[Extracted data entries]

★ ★ ★ ★ ★ ★ ★

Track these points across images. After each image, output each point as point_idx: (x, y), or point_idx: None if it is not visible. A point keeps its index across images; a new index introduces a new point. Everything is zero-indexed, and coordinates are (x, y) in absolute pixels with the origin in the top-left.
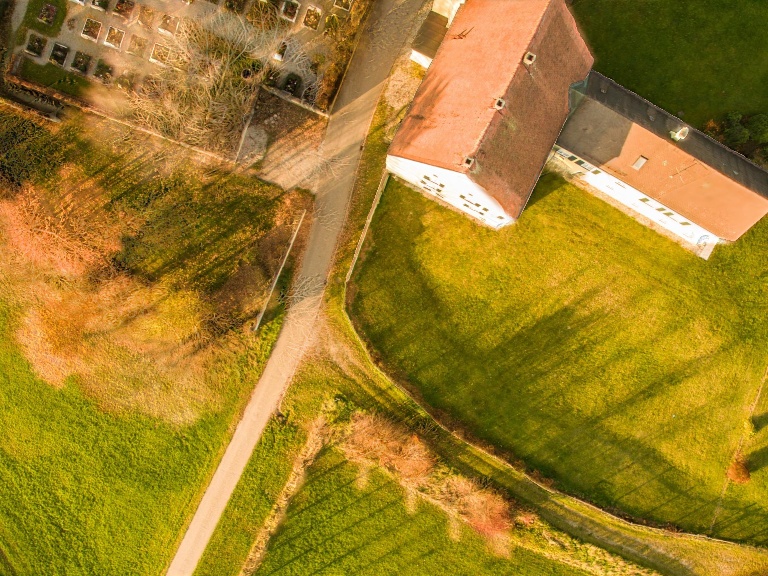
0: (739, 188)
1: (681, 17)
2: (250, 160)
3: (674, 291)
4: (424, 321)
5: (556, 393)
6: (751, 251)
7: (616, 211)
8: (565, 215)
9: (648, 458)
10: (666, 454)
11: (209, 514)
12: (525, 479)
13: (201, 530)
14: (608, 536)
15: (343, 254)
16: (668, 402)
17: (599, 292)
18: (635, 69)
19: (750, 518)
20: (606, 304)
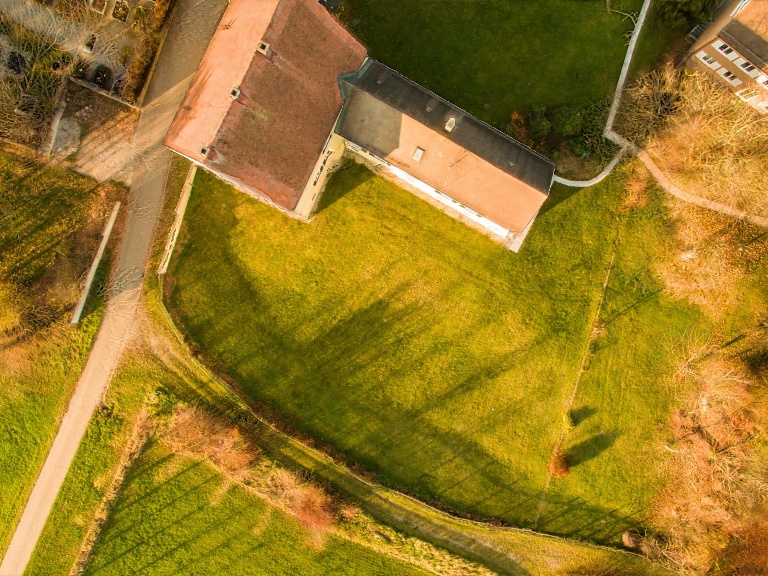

★ ★ ★ ★ ★ ★ ★

> **PROBLEM DESCRIPTION**
Copy the entries above word for word, omitting the pictures.

> **WRITTEN SOLUTION**
Track these points across images. After each image, output each point as point_idx: (x, y), or point_idx: None if it is not visible. A point keeps its index across images; a new index introduces a new point. Everything is zero-indexed, and coordinates are (x, y) in absolute pixels with the origin in the top-left.
0: (739, 188)
1: (681, 17)
2: (250, 160)
3: (674, 291)
4: (424, 321)
5: (556, 393)
6: (751, 251)
7: (616, 211)
8: (565, 215)
9: (648, 458)
10: (666, 454)
11: (209, 514)
12: (525, 479)
13: (201, 530)
14: (608, 536)
15: (343, 254)
16: (668, 402)
17: (599, 292)
18: (635, 69)
19: (750, 518)
20: (606, 304)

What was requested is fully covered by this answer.